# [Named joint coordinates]
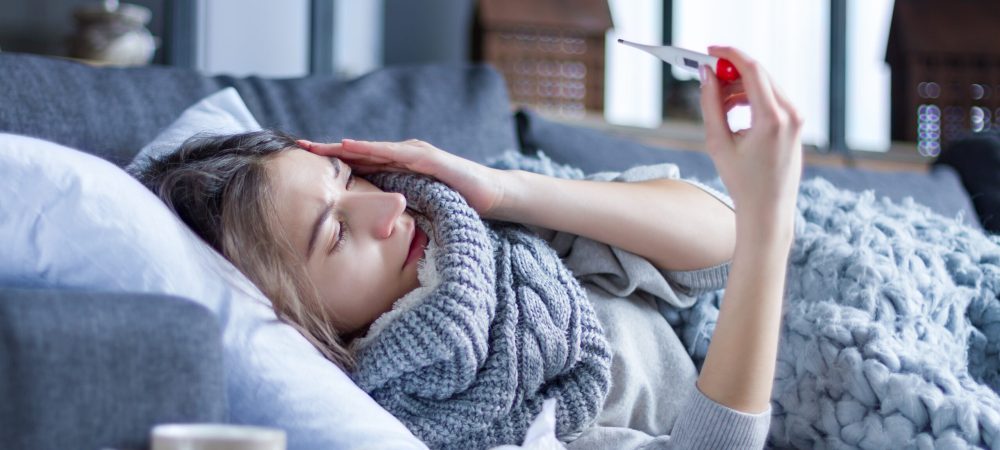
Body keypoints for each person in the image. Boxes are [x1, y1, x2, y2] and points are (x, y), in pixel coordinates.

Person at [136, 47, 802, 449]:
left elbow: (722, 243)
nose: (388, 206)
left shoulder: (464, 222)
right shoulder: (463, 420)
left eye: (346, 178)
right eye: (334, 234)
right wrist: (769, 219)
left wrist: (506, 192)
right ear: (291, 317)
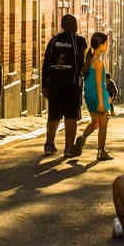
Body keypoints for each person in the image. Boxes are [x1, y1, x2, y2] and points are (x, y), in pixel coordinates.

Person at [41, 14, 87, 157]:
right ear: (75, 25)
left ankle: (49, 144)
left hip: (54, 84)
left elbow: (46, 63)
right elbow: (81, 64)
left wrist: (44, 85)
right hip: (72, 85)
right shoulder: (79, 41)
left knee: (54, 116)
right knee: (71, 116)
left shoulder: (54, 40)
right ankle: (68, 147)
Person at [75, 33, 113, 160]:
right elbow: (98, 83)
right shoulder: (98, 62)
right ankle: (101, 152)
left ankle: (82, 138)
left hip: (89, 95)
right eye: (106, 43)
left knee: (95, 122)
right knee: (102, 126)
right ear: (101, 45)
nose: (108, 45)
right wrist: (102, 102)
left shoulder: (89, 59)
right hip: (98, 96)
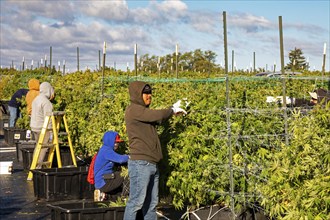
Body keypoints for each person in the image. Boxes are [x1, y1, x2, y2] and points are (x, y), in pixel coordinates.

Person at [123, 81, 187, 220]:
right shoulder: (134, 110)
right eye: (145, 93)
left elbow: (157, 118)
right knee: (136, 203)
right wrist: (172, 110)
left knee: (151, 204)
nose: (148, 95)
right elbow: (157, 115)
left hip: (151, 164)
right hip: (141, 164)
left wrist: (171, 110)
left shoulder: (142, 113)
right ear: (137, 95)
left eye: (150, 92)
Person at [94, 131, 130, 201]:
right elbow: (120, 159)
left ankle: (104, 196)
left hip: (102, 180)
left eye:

...

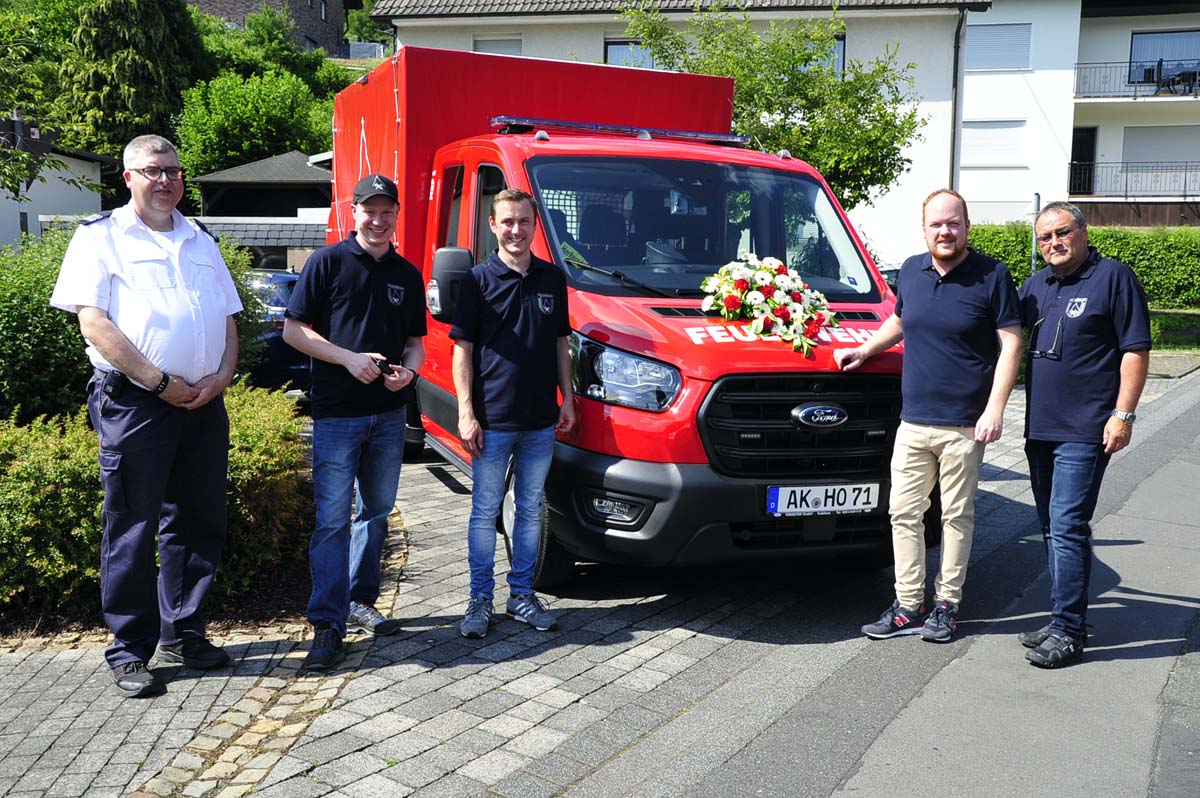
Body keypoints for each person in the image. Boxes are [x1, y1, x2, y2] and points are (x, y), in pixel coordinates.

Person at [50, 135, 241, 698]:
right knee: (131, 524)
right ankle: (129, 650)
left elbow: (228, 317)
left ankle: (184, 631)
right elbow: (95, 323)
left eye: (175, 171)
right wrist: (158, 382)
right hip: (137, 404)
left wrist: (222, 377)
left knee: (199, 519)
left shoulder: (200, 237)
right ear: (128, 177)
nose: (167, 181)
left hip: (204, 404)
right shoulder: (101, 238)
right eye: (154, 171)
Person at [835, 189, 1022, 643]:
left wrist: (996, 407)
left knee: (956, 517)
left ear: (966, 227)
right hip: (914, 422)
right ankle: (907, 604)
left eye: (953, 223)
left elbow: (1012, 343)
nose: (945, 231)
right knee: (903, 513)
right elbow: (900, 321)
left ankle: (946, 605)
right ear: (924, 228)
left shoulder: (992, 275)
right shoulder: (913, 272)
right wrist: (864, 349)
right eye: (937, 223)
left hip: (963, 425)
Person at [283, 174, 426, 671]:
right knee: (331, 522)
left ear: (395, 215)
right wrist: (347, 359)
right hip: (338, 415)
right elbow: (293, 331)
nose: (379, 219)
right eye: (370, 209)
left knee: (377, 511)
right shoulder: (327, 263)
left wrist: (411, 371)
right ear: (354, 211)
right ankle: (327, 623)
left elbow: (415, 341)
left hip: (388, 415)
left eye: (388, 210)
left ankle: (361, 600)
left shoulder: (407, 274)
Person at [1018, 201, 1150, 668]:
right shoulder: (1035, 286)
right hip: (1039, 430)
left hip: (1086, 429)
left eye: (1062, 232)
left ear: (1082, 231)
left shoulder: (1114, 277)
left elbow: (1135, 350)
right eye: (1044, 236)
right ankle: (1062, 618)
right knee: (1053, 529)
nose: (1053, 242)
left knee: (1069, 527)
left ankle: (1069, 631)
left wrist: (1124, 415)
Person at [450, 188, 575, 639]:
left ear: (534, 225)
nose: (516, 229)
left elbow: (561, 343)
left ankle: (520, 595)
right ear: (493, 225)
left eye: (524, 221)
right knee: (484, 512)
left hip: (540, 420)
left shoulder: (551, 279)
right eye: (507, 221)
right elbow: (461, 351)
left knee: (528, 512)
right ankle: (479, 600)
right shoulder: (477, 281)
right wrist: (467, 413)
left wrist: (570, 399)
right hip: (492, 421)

---

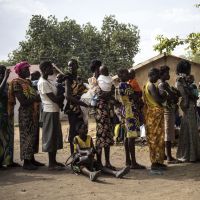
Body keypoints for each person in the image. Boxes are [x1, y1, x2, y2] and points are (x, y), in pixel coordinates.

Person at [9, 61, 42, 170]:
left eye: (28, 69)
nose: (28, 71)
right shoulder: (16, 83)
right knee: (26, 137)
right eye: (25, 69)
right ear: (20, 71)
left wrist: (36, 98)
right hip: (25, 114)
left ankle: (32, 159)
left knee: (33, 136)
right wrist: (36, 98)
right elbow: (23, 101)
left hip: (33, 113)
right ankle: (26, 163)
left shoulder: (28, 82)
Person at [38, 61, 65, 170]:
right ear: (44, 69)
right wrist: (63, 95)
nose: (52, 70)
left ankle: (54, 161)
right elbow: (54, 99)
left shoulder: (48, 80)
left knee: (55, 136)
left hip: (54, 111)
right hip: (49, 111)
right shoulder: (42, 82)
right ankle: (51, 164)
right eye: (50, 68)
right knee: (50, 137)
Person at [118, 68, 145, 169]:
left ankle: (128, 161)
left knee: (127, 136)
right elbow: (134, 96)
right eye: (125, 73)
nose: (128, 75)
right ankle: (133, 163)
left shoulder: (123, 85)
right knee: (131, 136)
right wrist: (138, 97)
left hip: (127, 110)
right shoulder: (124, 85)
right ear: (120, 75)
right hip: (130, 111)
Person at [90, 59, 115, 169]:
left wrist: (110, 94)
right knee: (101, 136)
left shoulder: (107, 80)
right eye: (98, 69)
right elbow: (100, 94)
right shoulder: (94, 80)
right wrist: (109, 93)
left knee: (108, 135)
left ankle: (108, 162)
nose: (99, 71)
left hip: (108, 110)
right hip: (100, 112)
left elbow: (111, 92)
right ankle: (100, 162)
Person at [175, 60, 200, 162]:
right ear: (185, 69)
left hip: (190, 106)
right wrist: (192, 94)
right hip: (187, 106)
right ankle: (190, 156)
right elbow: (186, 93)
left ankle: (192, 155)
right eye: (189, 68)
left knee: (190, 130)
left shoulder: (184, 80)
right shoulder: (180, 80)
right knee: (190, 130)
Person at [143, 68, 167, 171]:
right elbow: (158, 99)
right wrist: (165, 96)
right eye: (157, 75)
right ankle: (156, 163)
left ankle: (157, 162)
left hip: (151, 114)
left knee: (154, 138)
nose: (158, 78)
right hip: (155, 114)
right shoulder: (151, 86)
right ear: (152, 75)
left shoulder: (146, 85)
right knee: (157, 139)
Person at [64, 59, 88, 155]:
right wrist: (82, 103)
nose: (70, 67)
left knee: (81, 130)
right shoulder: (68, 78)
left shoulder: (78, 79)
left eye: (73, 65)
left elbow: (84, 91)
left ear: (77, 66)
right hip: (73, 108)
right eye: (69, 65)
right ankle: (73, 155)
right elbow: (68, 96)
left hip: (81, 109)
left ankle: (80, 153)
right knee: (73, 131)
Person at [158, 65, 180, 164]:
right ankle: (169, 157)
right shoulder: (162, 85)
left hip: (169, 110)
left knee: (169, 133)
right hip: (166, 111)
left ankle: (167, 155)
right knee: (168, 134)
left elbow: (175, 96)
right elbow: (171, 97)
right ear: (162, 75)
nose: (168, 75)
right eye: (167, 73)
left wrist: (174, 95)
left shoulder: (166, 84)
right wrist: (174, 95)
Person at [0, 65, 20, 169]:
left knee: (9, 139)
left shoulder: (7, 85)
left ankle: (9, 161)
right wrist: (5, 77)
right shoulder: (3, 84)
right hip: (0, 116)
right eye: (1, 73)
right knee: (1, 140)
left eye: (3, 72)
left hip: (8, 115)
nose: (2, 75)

# [AIM OF THE TASK]
Write out only the lines that run from the line containing "right hip: (130, 111)" through the line containing "right ankle: (100, 162)", both included, exactly as they appear above.

# [EXERCISE ANSWER]
right hip: (130, 111)
Person at [90, 59, 115, 169]:
left wrist: (110, 94)
right knee: (101, 136)
left shoulder: (107, 80)
right eye: (98, 69)
right elbow: (100, 94)
right shoulder: (94, 80)
right wrist: (109, 93)
left knee: (108, 135)
left ankle: (108, 162)
nose: (99, 71)
left hip: (108, 110)
right hip: (100, 112)
left elbow: (111, 92)
right ankle: (100, 162)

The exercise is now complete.